Dance and music are notoriously difficult to write about. If someone REALLY wanted to know how I felt about Marco Goecke’s “Mopey,” I would send them to Rudyard Kipling’s “Jungle Books.” (Seriously: read about Mowgli’s departure from the jungle, and everything in “Mopey” will make sense.) But that isn’t exactly an article on ballet, or even dance in general. I can tell you, from working in PNB’s gift shop for over three years now that ballet fans are wild to talk about dance performances. They want to know more about the background of a piece and they will gladly go to discussions with Peter Boal, Doug Fullington, or any of the dancers, choreographers, or repetiteurs. But a book about dance? Not so much. And I can understand it to some extent. Fullington alone is an absolute treasure trove of knowledge, and you get things from hearing a person speak—voice intonation, facial expression, hand gestures—that can’t be replaced in literary form, and that help to convey some of what it is we go to see in a dance performance.

But the truth is that one’s appreciation of an art form–be it dance, music, or visual art—can easily be increased tenfold by simply reading a good old-fashioned book. “The Cambridge Companion to Ballet” is part of Cambridge University Press’ “Cambridge Companions to Music.” It is a collection of articles, all by different authors, and edited by Marion Kant. The advantage to this form is, of course, if you don’t love one author’s style of writing, you can happily skip along to the next one and see if it’s more to your taste.
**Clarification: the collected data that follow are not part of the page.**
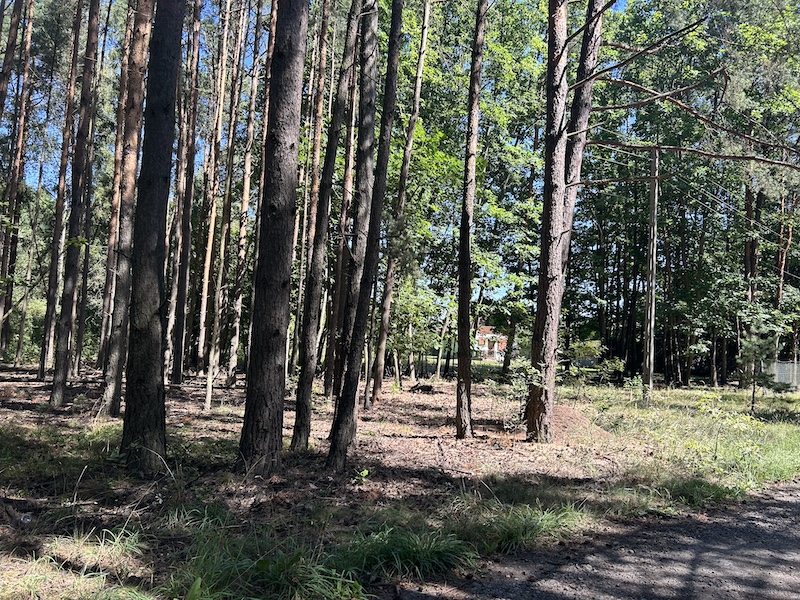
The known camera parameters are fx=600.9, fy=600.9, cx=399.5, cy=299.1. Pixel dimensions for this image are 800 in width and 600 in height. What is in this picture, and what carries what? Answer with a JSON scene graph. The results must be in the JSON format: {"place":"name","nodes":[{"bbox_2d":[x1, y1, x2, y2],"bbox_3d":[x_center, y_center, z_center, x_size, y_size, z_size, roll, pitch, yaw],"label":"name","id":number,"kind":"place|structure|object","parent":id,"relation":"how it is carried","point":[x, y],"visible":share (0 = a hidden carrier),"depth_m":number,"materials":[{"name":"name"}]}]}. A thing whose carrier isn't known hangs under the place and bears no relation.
{"place":"outdoors","nodes":[
{"label":"outdoors","id":0,"kind":"place"},
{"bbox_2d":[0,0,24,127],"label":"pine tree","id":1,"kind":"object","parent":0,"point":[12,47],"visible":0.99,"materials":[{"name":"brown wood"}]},
{"bbox_2d":[0,361,798,599],"label":"forest floor","id":2,"kind":"structure","parent":0,"point":[436,395],"materials":[{"name":"brown soil"}]},
{"bbox_2d":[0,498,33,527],"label":"log","id":3,"kind":"object","parent":2,"relation":"on","point":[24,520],"visible":0.91,"depth_m":5.01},
{"bbox_2d":[0,0,35,366],"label":"pine tree","id":4,"kind":"object","parent":2,"relation":"on","point":[19,158],"visible":0.98,"depth_m":18.70,"materials":[{"name":"brown wood"}]},
{"bbox_2d":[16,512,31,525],"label":"bottle","id":5,"kind":"object","parent":2,"relation":"on","point":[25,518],"visible":0.81,"depth_m":4.93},
{"bbox_2d":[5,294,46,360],"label":"shrub","id":6,"kind":"object","parent":2,"relation":"on","point":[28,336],"visible":0.46,"depth_m":27.79,"materials":[{"name":"green plant"}]},
{"bbox_2d":[38,0,83,384],"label":"pine tree","id":7,"kind":"object","parent":2,"relation":"on","point":[50,298],"visible":0.95,"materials":[{"name":"brown wood"}]},
{"bbox_2d":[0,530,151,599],"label":"grass clump","id":8,"kind":"object","parent":2,"relation":"on","point":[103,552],"visible":0.86,"depth_m":3.67,"materials":[{"name":"green plant"}]},
{"bbox_2d":[51,0,101,403],"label":"pine tree","id":9,"kind":"object","parent":2,"relation":"on","point":[60,378],"visible":0.98,"depth_m":12.26,"materials":[{"name":"brown wood"}]},
{"bbox_2d":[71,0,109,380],"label":"pine tree","id":10,"kind":"object","parent":2,"relation":"on","point":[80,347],"visible":0.88,"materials":[{"name":"brown wood"}]},
{"bbox_2d":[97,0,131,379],"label":"pine tree","id":11,"kind":"object","parent":2,"relation":"on","point":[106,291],"visible":0.76,"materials":[{"name":"brown wood"}]},
{"bbox_2d":[102,0,151,422],"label":"pine tree","id":12,"kind":"object","parent":2,"relation":"on","point":[116,407],"visible":0.94,"depth_m":9.98,"materials":[{"name":"brown wood"}]},
{"bbox_2d":[121,0,183,472],"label":"pine tree","id":13,"kind":"object","parent":2,"relation":"on","point":[148,315],"visible":0.97,"depth_m":6.54,"materials":[{"name":"brown wood"}]},
{"bbox_2d":[169,0,202,384],"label":"tree","id":14,"kind":"object","parent":2,"relation":"on","point":[186,207],"visible":0.98,"depth_m":17.00,"materials":[{"name":"brown wood"}]},
{"bbox_2d":[195,0,230,388],"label":"tree","id":15,"kind":"object","parent":2,"relation":"on","point":[207,257],"visible":0.97,"depth_m":18.44,"materials":[{"name":"brown wood"}]},
{"bbox_2d":[206,0,247,397],"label":"tree","id":16,"kind":"object","parent":2,"relation":"on","point":[207,380],"visible":0.98,"depth_m":15.47,"materials":[{"name":"brown wood"}]},
{"bbox_2d":[227,0,264,383],"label":"tree","id":17,"kind":"object","parent":2,"relation":"on","point":[234,357],"visible":0.96,"depth_m":18.27,"materials":[{"name":"brown wood"}]},
{"bbox_2d":[163,526,366,599],"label":"grass clump","id":18,"kind":"object","parent":2,"relation":"on","point":[259,565],"visible":0.77,"depth_m":3.77,"materials":[{"name":"green plant"}]},
{"bbox_2d":[237,0,310,478],"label":"pine tree","id":19,"kind":"object","parent":2,"relation":"on","point":[275,320],"visible":0.97,"depth_m":6.66,"materials":[{"name":"brown wood"}]},
{"bbox_2d":[291,1,360,453],"bbox_3d":[-1.023,-3.781,9.254,0.801,12.091,0.772,-1,-4,40],"label":"tree","id":20,"kind":"object","parent":2,"relation":"on","point":[303,432],"visible":0.98,"depth_m":9.00,"materials":[{"name":"brown wood"}]},
{"bbox_2d":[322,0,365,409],"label":"pine tree","id":21,"kind":"object","parent":2,"relation":"on","point":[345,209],"visible":0.89,"depth_m":10.61,"materials":[{"name":"brown wood"}]},
{"bbox_2d":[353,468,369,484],"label":"small plant","id":22,"kind":"object","parent":2,"relation":"on","point":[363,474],"visible":0.91,"depth_m":6.88,"materials":[{"name":"green plant"}]},
{"bbox_2d":[327,1,403,472],"bbox_3d":[-0.261,-4.067,7.838,0.735,12.500,0.873,0,-4,35],"label":"tree","id":23,"kind":"object","parent":2,"relation":"on","point":[356,343],"visible":0.98,"depth_m":7.55,"materials":[{"name":"brown wood"}]},
{"bbox_2d":[366,0,431,400],"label":"tree","id":24,"kind":"object","parent":2,"relation":"on","point":[416,100],"visible":0.99,"depth_m":15.73,"materials":[{"name":"brown wood"}]},
{"bbox_2d":[331,523,477,586],"bbox_3d":[-0.014,1.830,4.394,1.352,0.358,1.194,2,-3,-1],"label":"grass clump","id":25,"kind":"object","parent":2,"relation":"on","point":[429,552],"visible":0.7,"depth_m":4.33,"materials":[{"name":"green plant"}]},
{"bbox_2d":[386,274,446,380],"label":"shrub","id":26,"kind":"object","parent":2,"relation":"on","point":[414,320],"visible":0.81,"depth_m":22.09,"materials":[{"name":"green plant"}]},
{"bbox_2d":[409,382,434,393],"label":"log","id":27,"kind":"object","parent":2,"relation":"on","point":[428,387],"visible":0.95,"depth_m":19.17,"materials":[{"name":"black wood"}]},
{"bbox_2d":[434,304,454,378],"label":"tree","id":28,"kind":"object","parent":2,"relation":"on","point":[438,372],"visible":0.92,"depth_m":27.94,"materials":[{"name":"plant"}]},
{"bbox_2d":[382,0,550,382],"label":"tree","id":29,"kind":"object","parent":2,"relation":"on","point":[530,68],"visible":0.71,"depth_m":21.09,"materials":[{"name":"green plant"}]},
{"bbox_2d":[454,1,484,438],"bbox_3d":[1.289,-4.293,10.483,0.910,13.337,1.062,5,-4,-40],"label":"tree","id":30,"kind":"object","parent":2,"relation":"on","point":[466,308],"visible":0.98,"depth_m":10.22,"materials":[{"name":"brown wood"}]},
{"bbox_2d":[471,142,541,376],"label":"tree","id":31,"kind":"object","parent":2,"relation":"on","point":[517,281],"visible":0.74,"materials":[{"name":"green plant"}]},
{"bbox_2d":[501,361,543,428],"bbox_3d":[2.345,1.846,11.231,1.010,1.391,1.022,-1,-4,41],"label":"shrub","id":32,"kind":"object","parent":2,"relation":"on","point":[527,370],"visible":0.77,"depth_m":11.20,"materials":[{"name":"green plant"}]},
{"bbox_2d":[463,500,588,555],"bbox_3d":[1.061,1.958,5.218,1.396,0.367,1.243,2,-3,-1],"label":"grass clump","id":33,"kind":"object","parent":2,"relation":"on","point":[519,531],"visible":0.65,"depth_m":5.16,"materials":[{"name":"green plant"}]},
{"bbox_2d":[551,404,610,440],"bbox_3d":[3.112,2.345,11.543,2.095,0.489,2.173,2,-3,-1],"label":"dirt mound","id":34,"kind":"object","parent":2,"relation":"on","point":[562,414],"visible":0.54,"depth_m":11.19,"materials":[{"name":"brown soil"}]},
{"bbox_2d":[564,339,624,386],"bbox_3d":[6.206,2.295,19.711,2.164,1.974,2.081,-1,-4,40],"label":"shrub","id":35,"kind":"object","parent":2,"relation":"on","point":[588,350],"visible":0.84,"depth_m":19.53,"materials":[{"name":"green plant"}]},
{"bbox_2d":[642,148,659,395],"bbox_3d":[8.932,-1.427,21.371,0.575,9.177,0.531,2,-3,-1],"label":"utility pole","id":36,"kind":"object","parent":2,"relation":"on","point":[653,219],"visible":0.96,"depth_m":21.23,"materials":[{"name":"brown wood"}]},
{"bbox_2d":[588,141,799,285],"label":"power lines","id":37,"kind":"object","parent":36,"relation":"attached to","point":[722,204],"visible":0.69,"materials":[{"name":"grey metal"}]},
{"bbox_2d":[530,0,796,443],"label":"pine tree","id":38,"kind":"object","parent":2,"relation":"on","point":[557,210],"visible":0.98,"depth_m":10.07,"materials":[{"name":"brown plant"}]},
{"bbox_2d":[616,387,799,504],"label":"grass patch","id":39,"kind":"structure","parent":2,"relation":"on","point":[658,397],"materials":[{"name":"green plant"}]},
{"bbox_2d":[736,307,789,411],"bbox_3d":[10.002,1.776,16.738,1.346,2.861,1.365,5,-4,-44],"label":"young pine","id":40,"kind":"object","parent":2,"relation":"on","point":[751,352],"visible":0.94,"depth_m":16.64,"materials":[{"name":"green plant"}]},
{"bbox_2d":[764,360,799,390],"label":"fence","id":41,"kind":"object","parent":2,"relation":"on","point":[784,377],"visible":0.61,"depth_m":28.13,"materials":[{"name":"grey metal"}]},
{"bbox_2d":[0,0,799,316],"label":"sky","id":42,"kind":"structure","parent":0,"point":[621,2],"materials":[{"name":"blue"}]},
{"bbox_2d":[473,325,506,361],"label":"house","id":43,"kind":"structure","parent":0,"point":[492,357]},
{"bbox_2d":[382,477,799,599],"label":"gravel road","id":44,"kind":"structure","parent":0,"point":[794,547],"materials":[{"name":"grey gravel"}]},
{"bbox_2d":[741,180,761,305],"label":"tree","id":45,"kind":"object","parent":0,"point":[747,209],"visible":0.41,"depth_m":29.12,"materials":[{"name":"brown wood"}]},
{"bbox_2d":[773,191,795,331],"bbox_3d":[20.866,-3.137,32.484,2.057,16.010,2.406,4,-4,-32],"label":"tree","id":46,"kind":"object","parent":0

There are several articles in here that I would personally recommend as required reading for Seattle dance audiences. All of Part III, the title of which is “Romantic ballet: ballet is a woman,” is absolutely fantastic. There are seven articles in this section alone, dealing with everything from Danish classical ballet, to French ballet criticism, to pointe shoes and what they represent. You may not agree with the stance that all of the authors take—I certainly didn’t—but the historical information given here is invaluable in terms of understanding why we keep watching ballets like “Giselle,” “Swan Lake,” and “Sleeping Beauty.” And in Part IV, there are two articles on George Balanchine. Whether you absolutely adore Balanchine, or you would rather do without him, his work is here to stay, and his influence even more so.

The first section was also helpful in giving some historical background on ballet’s beginnings. This is a subject I think not many dance fans know much about, and I for one had no idea about certain details; for example, how rooted in Italian culture early dance performance was, or how closely linked to opera. And depending on your interests, there is a great deal more about the history of ballet, from court display of power and wealth, to professional entertainment, and on to the twentieth-century experiments in movement.

I’ll be honest: some of the writers are terribly “academic,” as the saying goes. Here’s one example: “Again, one can note the contemporary resonance of baroque dance, not just because it suggests pastiche or the post-modern recycling of historical styles, but also because it pre-dates psychological motivation in the performance of unconventional sexualities and transgression, thus bypassing bourgeois morality while remaining fundamentally anti-modernist.” Uh-huh. First off, the sentence is just ridiculous. Unclear, dry, and “transgression” is an overused word in theory these days. Actually, theory is overused these days. Secondly, pre-dates psychological motivation? Has this guy READ Jane Austen? Or try some Dante. And thirdly, it’s not just a question of whether or not you understand what the hell he’s talking about; it’s also a question of whether or not you even want to understand what he’s talking about. Then again, if you’re the sort of nutcase who gets off on reading Derrida’s non-writing, you’ll love the articles that fall along these lines.

Thankfully, most of them don’t fall along these lines. And while putting any art form in some sort of historical context is important, it’s surprisingly difficult to find ballet history books that aren’t written (and priced) like academic textbooks. Also, this book is happily one whole dollar cheaper from our very own Elliott Bay Books than it is on Amazon. They don’t keep it generally in stock, but they’re more than happy to order it for you if you’re interested!